Drogas, Armas e Munições
As drogas, armas e munições são parte integral do comércio informal de WhatsApp dos grupos usados pelos membros do Comando Vermelho. A facção é uma das mais belicosas do país, com presença em 23 estados.
Para Oliveira, os preços observados pelos armamentos e munições seguem um padrão de queda que vem ocorrendo desde 2017, quando o governo de Jair Bolsonaro (PL) passou a flexibilizar o acesso a esse tipo de material no país.
“A Glock, até então menos comum e justamente por isso, mais cara, é o melhor exemplo”, lembra a jornalista, que escreveu uma reportagem sobre as novas preferências dos grupos armados.
Na investigação, um armeiro da facção afirmou que a Glock era preferida por ser de fácil manutenção, além de leve e fácil de adaptar para kit rajada, sendo tranquila de esconder – ou se desfazer, em caso de operação – se comparada a um fuzil. Essa é uma descaracterização de uma arma, geralmente uma pistola, para virar uma arma automática. “O kit rajada também substitui a função do fuzil no quesito maior capacidade para munição e portanto, mais tiros sem a necessidade de municiar novamente.”
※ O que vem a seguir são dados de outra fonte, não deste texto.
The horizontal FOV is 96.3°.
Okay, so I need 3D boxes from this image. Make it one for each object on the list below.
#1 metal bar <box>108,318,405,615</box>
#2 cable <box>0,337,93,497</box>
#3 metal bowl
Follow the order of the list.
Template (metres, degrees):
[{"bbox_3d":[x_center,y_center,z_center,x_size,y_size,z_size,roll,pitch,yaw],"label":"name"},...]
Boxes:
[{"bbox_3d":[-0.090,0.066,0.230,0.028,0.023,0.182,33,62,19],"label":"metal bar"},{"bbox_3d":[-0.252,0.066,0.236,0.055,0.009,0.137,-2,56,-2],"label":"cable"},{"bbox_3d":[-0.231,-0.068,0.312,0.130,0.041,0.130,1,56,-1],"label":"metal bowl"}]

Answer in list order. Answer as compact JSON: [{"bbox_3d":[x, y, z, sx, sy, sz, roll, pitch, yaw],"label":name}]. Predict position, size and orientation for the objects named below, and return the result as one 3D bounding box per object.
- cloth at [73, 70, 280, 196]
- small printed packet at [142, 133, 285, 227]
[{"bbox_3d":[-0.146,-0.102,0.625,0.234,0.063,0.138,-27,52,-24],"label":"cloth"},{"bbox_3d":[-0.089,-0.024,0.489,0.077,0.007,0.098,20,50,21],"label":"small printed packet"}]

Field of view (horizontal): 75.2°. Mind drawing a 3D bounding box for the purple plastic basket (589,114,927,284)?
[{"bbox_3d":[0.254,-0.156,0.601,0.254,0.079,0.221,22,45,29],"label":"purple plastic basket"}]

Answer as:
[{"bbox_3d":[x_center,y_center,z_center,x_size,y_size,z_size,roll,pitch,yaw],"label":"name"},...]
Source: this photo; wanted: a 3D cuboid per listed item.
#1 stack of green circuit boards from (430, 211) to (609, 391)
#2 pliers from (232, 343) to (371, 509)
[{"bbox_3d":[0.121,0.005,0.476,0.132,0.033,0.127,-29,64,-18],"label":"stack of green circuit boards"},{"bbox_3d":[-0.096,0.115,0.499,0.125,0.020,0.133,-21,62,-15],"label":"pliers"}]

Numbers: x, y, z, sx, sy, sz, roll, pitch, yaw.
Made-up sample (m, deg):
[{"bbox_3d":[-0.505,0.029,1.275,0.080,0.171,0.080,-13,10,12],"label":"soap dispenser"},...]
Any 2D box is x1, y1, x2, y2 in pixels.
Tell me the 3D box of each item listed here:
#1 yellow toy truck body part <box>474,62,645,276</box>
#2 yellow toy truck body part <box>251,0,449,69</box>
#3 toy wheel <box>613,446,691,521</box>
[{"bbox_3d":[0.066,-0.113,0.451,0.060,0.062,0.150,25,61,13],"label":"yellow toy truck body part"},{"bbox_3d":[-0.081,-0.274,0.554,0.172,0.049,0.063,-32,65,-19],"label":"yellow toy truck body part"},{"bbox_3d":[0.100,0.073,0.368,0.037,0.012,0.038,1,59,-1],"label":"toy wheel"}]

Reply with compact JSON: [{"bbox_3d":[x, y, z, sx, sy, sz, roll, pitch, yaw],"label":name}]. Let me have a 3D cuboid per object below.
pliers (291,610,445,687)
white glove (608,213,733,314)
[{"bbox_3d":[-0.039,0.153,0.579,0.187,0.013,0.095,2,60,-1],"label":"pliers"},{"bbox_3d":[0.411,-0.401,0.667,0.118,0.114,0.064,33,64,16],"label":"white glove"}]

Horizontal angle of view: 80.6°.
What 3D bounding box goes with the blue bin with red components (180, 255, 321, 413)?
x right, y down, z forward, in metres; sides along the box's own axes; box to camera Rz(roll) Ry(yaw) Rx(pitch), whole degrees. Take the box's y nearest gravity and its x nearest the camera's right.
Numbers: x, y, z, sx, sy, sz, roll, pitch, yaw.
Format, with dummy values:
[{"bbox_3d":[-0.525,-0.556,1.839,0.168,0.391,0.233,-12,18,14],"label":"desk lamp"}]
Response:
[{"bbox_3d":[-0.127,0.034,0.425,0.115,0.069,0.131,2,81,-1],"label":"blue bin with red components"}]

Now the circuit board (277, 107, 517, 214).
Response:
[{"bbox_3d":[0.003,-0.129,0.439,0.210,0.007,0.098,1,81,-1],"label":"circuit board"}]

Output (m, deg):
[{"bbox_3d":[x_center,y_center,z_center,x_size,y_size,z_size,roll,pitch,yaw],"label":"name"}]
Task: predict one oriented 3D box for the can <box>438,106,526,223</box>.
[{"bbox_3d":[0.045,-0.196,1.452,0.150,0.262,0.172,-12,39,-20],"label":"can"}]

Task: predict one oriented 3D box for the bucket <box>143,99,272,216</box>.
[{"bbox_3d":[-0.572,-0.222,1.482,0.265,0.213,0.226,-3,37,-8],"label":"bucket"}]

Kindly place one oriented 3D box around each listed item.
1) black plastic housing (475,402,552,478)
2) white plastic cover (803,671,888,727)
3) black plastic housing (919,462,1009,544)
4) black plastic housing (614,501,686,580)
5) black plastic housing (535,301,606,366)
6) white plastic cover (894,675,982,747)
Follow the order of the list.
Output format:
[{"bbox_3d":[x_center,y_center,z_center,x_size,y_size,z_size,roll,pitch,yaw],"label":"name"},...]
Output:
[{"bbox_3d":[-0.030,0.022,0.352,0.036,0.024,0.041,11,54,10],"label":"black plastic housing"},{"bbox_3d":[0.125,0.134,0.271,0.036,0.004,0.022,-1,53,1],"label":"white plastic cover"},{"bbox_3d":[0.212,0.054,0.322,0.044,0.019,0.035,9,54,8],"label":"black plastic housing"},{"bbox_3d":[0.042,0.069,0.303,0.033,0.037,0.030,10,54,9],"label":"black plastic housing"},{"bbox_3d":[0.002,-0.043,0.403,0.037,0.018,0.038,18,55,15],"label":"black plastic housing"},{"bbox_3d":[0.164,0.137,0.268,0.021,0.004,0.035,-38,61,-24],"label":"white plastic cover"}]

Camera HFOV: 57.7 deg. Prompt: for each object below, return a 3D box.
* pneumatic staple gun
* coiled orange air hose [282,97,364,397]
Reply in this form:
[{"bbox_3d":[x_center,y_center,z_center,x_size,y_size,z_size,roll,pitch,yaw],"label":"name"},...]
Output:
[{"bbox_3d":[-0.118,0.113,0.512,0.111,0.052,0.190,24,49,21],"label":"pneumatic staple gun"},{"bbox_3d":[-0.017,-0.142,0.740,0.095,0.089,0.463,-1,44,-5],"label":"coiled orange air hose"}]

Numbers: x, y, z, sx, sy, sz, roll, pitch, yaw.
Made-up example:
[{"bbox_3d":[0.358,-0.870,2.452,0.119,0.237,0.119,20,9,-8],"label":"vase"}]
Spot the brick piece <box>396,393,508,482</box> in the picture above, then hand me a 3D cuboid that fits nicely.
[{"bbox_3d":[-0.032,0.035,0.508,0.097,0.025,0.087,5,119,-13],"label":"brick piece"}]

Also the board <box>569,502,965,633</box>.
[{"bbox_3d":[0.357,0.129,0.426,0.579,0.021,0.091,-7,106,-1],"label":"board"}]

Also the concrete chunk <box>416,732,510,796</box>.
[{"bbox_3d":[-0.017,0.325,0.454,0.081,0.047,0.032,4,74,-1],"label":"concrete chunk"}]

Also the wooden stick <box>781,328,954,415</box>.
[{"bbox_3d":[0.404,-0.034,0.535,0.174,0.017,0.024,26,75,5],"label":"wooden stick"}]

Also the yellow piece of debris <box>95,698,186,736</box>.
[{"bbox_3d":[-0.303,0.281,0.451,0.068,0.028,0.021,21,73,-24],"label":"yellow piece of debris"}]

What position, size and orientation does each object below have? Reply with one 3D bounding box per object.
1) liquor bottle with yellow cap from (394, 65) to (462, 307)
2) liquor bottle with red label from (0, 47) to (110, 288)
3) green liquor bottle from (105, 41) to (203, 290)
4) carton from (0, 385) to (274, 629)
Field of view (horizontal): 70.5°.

A reportagem da Pública encontrou diversas ofertas e pedidos desses kits nos grupos de WhatsApp. Há também casos de vendas de armamentos pesados, como submetralhadoras e fuzis, ainda que o comércio seja majoritariamente focado em peças.
Segundo Delmindo, o uso e venda de armas no Brasil são permitidos, porém exige-se uma rigorosa verificação dessas armas. ”Quem controla isso é o SINARM através da Polícia Federal, então, o fato disso estar sendo oferecido em um grupo de aplicativo já denota que não se trata de uma venda legal”, aponta.
Com relação à entorpecentes, existe de tudo nos grupos: de haxixe paquistanes, maconha, cocaína, drogas sintéticas etc. O que sobra em uma favela é ofertado para outros colegas. Em reportagem recente de O Globo, a Polícia Federal expõe que, após uma operação em fevereiro de 2024, o Comando Vermelho teria arrecadado cerca de R$1 milhão com venda de entorpecentes.
Outro relatório do Fórum Brasileiro de Segurança Pública “Rastreamento de Produtos e Enfrentamento ao Crime Organizado no Brasil”, dá conta que facções como o Primeiro Comando da Capital e o Comando Vermelho movimentaram R$ 15 bilhões em tráfico de cocaína em 2022, ao passo que quase dez vezes esse valor veio da comercialização de combustível, ouro, cigarros e bebida.
“As organizações criminosas, cada vez mais diversificadas, transcendem o tráfico de drogas e armas, avançando sobre mercados ilícitos complexos, como o de combustíveis, bebidas, cigarros, ouro e crimes digitais”, apontou o documento.